▶ Reading passage
Recently international exploration companies have come out with their machinery and have eventually found a new home in the Kalahari Copper Belt. There are two mines on the offing at the Kalahari Copper Belt – the T3 (Motheo) project of Tshukudu Metals Botswana and the Zone 5 project of Khoemacau Copper Mining. These projects are expected to take off by 2020.
The most recent company showing desire for Botswana copper is the Australian copper producer Sandfire Resources which has even taken a bold step of engulfing a fellow Australian copper explorer MOD Resources, an entity with copper rights in this country. Sandfire will take over MOD together with its Botswana businesses or subsidiaries.
MOD Resources, listed on the ASX and LSE, owns the T3 copper project in Botswana where a prefeasibility study estimated that the project would require a capital investment of P1.5 billion for development of an open pit operation and a plant with a 2.5-million-tonne-a-year throughput capacity, producing 23 000 t/y copper and 690 000 oz/y of silver in concentrate.

▶ Provided data
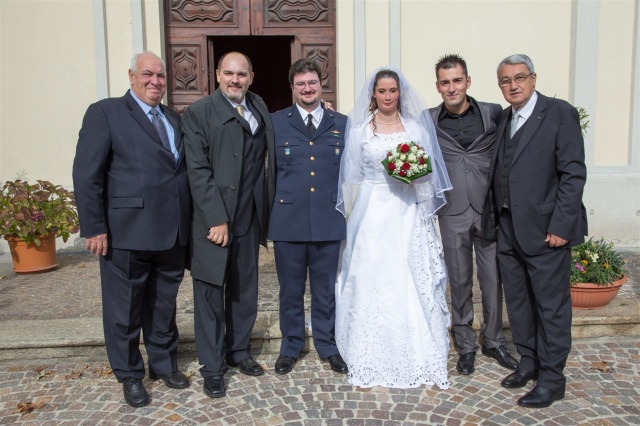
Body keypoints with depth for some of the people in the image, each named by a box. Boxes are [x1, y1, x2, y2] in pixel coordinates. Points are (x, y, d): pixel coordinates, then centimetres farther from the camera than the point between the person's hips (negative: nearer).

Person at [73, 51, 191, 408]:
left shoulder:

▶ Assignment
Resume the passage on copper projects in Botswana's Kalahari Copper Belt, starting right after its final sentence.

▶ Written response
Sanfire Resources’ cornerstone asset is the high-grade, low cost DeGrussa Copper-Gold Mine in Australia. According to the company, it also has an interest in the Black Butte copper project in Montana, USA. Before having an eye on African or Botswana, Sandfire is strategically focused on exploring for and bringing on new production that can in the short run augment its current production and in the long run, replace production as DeGrussa production diminishes and ultimately ceases.
Now Sandfire is aiming for the “highly prospective, dominant landholding on the underexplored Kalahari copper belt in Botswana.” According to information from the Australian bourse, combination of Sandfire and MOD leverages the strengths of both companies to both optimise and de-risk development.
According to information seen by this publication, the T3 Project in Botswana meets Sandfire's investment criteria, including returns, cost profile, scale, life and upside potential. This also represents an attractive premium for MOD shareholders, whilst providing a funding solution for the development of T3 and retaining exposure to MOD’s significant exploration potential, according to information received.
Competition Authority has recently received a merger notification for the proposed acquisition of the entire issued share capital of MOD Resources by Sandfire Resources. The local antitrust body is interested in this acquisition due to MOD’s control on Botswana listed entities which will be involved in this transaction as subsidiaries or shareholders. MOD controls MOD Resource Botswana which owns Tshukudu Metals Botswana.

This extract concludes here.